There might be some pics on Amp Guts....I'll check.


----------



## nathanz (May 6, 2010)

GlasSman said:


> There might be some pics on Amp Guts....I'll check.


I thought I checked. It's installed so getting pics is a pain. I can't believe no one here owns one of these.


----------



## Johnnysonic (Dec 18, 2009)

I have a Mark Antony 25-ESQC in my vehicle for about 3 1/2 years 
And like it at lower listening levels because the tubes have become microphonic.
meaning; when I hit a bump or sometimes on well recorded acoustic music (minimally mic ed) it sounds like my old Fender Twin Reverb when I would kick the crap out of it in my punk days!! ( think of an amusical electric slinky!!)
It powers my Vifa comps.

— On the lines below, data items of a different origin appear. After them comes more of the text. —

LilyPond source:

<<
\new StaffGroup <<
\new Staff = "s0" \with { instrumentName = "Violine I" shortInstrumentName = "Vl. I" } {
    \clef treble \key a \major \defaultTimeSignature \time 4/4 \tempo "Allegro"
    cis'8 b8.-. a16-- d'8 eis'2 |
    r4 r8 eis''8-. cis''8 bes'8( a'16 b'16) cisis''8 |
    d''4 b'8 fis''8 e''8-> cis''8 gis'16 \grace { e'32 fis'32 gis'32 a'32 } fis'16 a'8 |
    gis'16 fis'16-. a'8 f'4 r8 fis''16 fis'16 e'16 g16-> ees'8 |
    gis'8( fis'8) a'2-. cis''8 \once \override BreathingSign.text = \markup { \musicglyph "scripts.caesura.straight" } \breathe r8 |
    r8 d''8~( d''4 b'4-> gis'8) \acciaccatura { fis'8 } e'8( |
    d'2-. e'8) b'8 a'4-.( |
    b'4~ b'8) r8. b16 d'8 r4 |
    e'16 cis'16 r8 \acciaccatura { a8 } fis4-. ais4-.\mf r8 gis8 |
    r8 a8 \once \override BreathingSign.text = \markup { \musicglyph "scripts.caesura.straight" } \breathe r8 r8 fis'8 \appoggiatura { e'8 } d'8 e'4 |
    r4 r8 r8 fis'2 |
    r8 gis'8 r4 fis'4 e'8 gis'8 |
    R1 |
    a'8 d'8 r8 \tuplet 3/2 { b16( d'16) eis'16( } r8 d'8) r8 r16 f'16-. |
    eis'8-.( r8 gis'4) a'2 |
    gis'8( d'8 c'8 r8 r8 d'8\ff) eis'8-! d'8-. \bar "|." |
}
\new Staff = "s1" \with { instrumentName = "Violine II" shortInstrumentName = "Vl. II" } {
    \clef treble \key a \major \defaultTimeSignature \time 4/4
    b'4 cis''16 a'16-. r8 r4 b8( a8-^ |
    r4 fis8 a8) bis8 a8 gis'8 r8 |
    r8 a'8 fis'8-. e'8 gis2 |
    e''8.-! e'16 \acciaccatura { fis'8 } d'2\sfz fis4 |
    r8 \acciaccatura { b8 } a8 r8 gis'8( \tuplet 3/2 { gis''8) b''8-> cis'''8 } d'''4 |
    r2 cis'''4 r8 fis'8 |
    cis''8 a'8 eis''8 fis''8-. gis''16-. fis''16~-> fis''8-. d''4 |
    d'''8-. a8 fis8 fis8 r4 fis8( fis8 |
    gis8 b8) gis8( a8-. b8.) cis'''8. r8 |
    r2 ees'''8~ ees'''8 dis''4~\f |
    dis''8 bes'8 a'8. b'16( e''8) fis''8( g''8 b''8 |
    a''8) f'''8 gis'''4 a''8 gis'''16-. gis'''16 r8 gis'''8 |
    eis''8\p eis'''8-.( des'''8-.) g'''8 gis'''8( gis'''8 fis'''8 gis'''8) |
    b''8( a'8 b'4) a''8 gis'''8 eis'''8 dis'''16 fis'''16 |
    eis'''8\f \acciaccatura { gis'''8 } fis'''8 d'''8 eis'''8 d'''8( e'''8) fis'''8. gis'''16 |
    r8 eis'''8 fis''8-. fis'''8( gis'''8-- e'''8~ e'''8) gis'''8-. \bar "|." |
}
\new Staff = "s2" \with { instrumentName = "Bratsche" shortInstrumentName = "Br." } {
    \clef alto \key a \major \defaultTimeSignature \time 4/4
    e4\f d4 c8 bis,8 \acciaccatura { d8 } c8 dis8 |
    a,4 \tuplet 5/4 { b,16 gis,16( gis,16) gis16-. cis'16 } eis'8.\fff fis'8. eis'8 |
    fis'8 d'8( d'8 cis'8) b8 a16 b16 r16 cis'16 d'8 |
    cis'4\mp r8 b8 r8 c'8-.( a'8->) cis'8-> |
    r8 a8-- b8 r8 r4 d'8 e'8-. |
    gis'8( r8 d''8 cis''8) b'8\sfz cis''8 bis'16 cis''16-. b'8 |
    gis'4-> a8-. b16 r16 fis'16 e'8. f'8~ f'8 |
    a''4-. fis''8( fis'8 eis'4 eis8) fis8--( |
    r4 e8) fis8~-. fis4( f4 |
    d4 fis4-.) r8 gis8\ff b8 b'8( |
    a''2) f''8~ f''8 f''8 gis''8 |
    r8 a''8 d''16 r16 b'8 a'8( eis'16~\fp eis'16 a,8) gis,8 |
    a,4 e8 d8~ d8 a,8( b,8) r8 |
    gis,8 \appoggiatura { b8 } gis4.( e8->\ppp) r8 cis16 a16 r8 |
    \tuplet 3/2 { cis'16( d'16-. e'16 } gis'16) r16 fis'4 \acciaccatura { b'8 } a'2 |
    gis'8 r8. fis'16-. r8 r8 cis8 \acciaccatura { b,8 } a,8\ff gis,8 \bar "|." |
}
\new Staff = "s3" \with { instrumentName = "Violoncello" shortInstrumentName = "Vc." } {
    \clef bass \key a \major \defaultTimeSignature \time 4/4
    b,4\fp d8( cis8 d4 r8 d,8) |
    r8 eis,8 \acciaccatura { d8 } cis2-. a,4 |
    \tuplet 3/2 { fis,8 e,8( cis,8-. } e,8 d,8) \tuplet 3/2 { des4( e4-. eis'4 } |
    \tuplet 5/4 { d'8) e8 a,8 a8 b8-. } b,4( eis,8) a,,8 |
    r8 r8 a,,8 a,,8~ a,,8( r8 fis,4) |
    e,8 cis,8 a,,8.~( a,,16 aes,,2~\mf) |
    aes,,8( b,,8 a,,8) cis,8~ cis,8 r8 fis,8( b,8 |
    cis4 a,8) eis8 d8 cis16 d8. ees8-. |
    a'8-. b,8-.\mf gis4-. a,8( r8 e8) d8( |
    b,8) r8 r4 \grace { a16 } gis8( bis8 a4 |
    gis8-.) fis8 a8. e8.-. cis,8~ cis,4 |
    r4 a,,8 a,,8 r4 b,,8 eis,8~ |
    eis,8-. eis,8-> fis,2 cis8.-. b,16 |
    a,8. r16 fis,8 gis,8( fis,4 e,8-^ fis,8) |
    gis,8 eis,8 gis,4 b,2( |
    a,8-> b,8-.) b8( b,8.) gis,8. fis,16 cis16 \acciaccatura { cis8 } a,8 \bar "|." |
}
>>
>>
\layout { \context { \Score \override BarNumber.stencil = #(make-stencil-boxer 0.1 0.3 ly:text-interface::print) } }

Anyway.... I believe the company that actually made the amp is called KAYA Electronics Lmtd. I have emailed them probably 10 times to get a schematic only to recieve the dreaded mailerdaemon or whatever notice...
I do more DIY home tube projects and have a tube testers and just enough knowledge to be dangerous and have narrowed the unmarked "KAYA" tubes to be of the 6922 variety. Someone please correct me if I am wrong.
Not exactly "Tubey" sounding as it's a hybrid but bested the JL amp it replaced. 
Also for the fact I found it in a pawn shop for $69.00


----------



## Guy (Feb 16, 2006)

69 bucks, that's quite the deal. The old school Mark Antony stuff is great, and hard to find.


----------



## Johnnysonic (Dec 18, 2009)

I'm not sure exactly how similar the 2200-ESQ and the 25-ESQC are but do you have any information such as schematics, owners manual or spec. Sheet on it? Something that states exactly what tube they used. I've read and have been told on more than one occasion that " yeah that's the amp that you can pull the tubes and and it keeps playing music" I can assure you that is not the case with my 25-ESQC but, what I do not pretend to know e x a c t l y what the tubes do, as in are they in the signalpath... Well I guess if the tube are obviously microphonic they would have to be!! I do know they put a amber LED under each tube . I thought that was retarded!! So I quickly blacked those out. The Thermistor on the heatsink was flapping around so I reatatched it.
Its been a great amp So far , I Need to go through my tube stockpile and see if I have a pair of 6922's or a derivitive.


----------



## Johnnysonic (Dec 18, 2009)

IMG_0837.
This is a pic of mine.


----------



## Johnnysonic (Dec 18, 2009)

Oops!! 
I guess I need to fiqure out how to upload with an iPhone. 
Any tips? I not real savvy on these things.


----------



## nathanz (May 6, 2010)

Johnnysonic said:


> Oops!!
> I guess I need to fiqure out how to upload with an iPhone.
> Any tips? I not real savvy on these things.


Upload the pic somewhere first....such as facebook or flicker. Then post here.

BTW - i can assure you those tubes are in the signal path.


----------



## Johnnysonic (Dec 18, 2009)

Do you have any clue exactly what tube type they use?


----------



## nathanz (May 6, 2010)

Johnnysonic said:


> Do you have any clue exactly what tube type they use?


Nope....


----------



## SSCustoms (Oct 16, 2008)

Johnnysonic said:


> I have a Mark Antony 25-ESQC in my vehicle for about 3 1/2 years
> And like it at lower listening levels because the tubes have become microphonic.
> meaning; when I hit a bump or sometimes on well recorded acoustic music (minimally mic ed) it sounds like my old Fender Twin Reverb when I would kick the crap out of it in my punk days!! ( think of an amusical electric slinky!!)
> It powers my Vifa comps. Anyway.... I believe the company that actually made the amp is called KAYA Electronics Lmtd. I have emailed them probably 10 times to get a schematic only to recieve the dreaded mailerdaemon or whatever notice...
> ...


Johnny it was cool to talk to you on the phone the other day. I'm sorry I couldn't help more. Good luck with your search for replacement tubes. If you have any more questions, don't hesitate to call! :thumbsup:


----------



## Johnnysonic (Dec 18, 2009)

Thanks man,
I did Replace the tubes and they are 6922-6DJ8
had a couple Amperex "bugle boys" laying around and sounds great so far!!


----------